De surcroît, son égoïsme et son égocentrisme viennent accentué cette tendance à tout interpréter à travers son propre chagrin, en fonction de son unique personne. Par exemple, si ses autres enfants ne font pas d'enfant, c'est seulement pour ne pas lui faire connaître la joie d'être grand-mère. Le comportement de ses enfants (ou des autres) en général est, de toute façon, analysé sans aucune objectivité, sans aucune pensée pour ce qu'ils peuvent eux-même ressentir.
V – SPÉCIFICITÉS POÉTIQUES
Validation du cas au point de vue narratif/poétique (voix, fiabilité du narrateur, registres fictionnels, temporels, type de configuration narrative, etc.)
Tout au long du récit, la narration s'effectue à la deuxième personne du singulier.

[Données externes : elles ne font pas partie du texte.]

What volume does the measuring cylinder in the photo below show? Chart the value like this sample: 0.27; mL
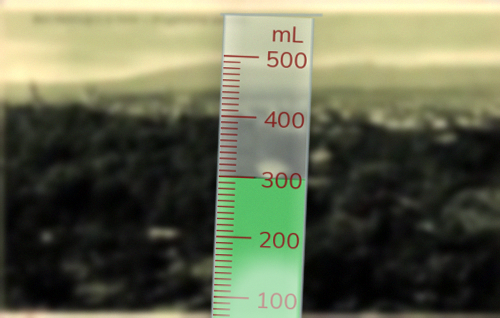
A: 300; mL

De ce fait, nous n'avons pas directement accès aux pensées du personnage principal et on ne sait pas qui raconte le récit : est-ce le personnage qui parle d'elle-même à la deuxième personne ou est-ce un narrateur inconnu et extérieur au récit?
Le récit est faiblement configuré : il n'y a pas de noeud d'intrigue, ni de résolution finale.